ACTIVITY: The output should consist solely of the line containing "UNIGE Mobile" and the lines that follow it through the end of the data below.

RECORDS SUPPLIED:
********
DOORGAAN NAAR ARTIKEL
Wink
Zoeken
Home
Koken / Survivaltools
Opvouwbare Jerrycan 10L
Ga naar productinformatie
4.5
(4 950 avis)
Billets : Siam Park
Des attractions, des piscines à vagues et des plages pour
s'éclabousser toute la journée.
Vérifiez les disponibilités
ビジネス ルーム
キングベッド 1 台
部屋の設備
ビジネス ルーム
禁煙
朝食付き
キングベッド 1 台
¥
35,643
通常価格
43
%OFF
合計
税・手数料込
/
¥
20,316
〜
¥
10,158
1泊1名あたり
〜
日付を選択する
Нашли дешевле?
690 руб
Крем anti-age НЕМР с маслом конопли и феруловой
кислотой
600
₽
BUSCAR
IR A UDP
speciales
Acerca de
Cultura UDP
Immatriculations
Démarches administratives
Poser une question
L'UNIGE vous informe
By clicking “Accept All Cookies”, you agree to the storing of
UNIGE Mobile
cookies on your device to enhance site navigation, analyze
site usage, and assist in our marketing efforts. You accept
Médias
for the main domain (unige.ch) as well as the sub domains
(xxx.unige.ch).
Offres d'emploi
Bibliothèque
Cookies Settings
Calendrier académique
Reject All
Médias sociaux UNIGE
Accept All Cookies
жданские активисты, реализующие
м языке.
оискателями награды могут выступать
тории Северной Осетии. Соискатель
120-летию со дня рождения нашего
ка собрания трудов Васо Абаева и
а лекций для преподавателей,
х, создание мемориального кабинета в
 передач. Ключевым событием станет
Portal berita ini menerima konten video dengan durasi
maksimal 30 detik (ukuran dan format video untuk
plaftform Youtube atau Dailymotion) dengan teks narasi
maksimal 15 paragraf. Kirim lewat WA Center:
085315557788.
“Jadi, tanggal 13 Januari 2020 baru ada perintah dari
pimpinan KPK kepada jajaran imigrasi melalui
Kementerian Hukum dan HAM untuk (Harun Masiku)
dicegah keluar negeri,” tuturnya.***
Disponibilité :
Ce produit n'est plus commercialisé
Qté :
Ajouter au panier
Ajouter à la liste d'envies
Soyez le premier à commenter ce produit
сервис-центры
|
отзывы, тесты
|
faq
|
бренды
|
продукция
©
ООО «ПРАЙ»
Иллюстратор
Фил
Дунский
********
SOLUTION FOR THIS TASK:
UNIGE Mobile
cookies on your device to enhance site navigation, analyze
site usage, and assist in our marketing efforts. You accept
Médias
for the main domain (unige.ch) as well as the sub domains
(xxx.unige.ch).
Offres d'emploi
Bibliothèque
Cookies Settings
Calendrier académique
Reject All
Médias sociaux UNIGE
Accept All Cookies
жданские активисты, реализующие
м языке.
оискателями награды могут выступать
тории Северной Осетии. Соискатель
120-летию со дня рождения нашего
ка собрания трудов Васо Абаева и
а лекций для преподавателей,
х, создание мемориального кабинета в
 передач. Ключевым событием станет
Portal berita ini menerima konten video dengan durasi
maksimal 30 detik (ukuran dan format video untuk
plaftform Youtube atau Dailymotion) dengan teks narasi
maksimal 15 paragraf. Kirim lewat WA Center:
085315557788.
“Jadi, tanggal 13 Januari 2020 baru ada perintah dari
pimpinan KPK kepada jajaran imigrasi melalui
Kementerian Hukum dan HAM untuk (Harun Masiku)
dicegah keluar negeri,” tuturnya.***
Disponibilité :
Ce produit n'est plus commercialisé
Qté :
Ajouter au panier
Ajouter à la liste d'envies
Soyez le premier à commenter ce produit
сервис-центры
|
отзывы, тесты
|
faq
|
бренды
|
продукция
©
ООО «ПРАЙ»
Иллюстратор
Фил
Дунский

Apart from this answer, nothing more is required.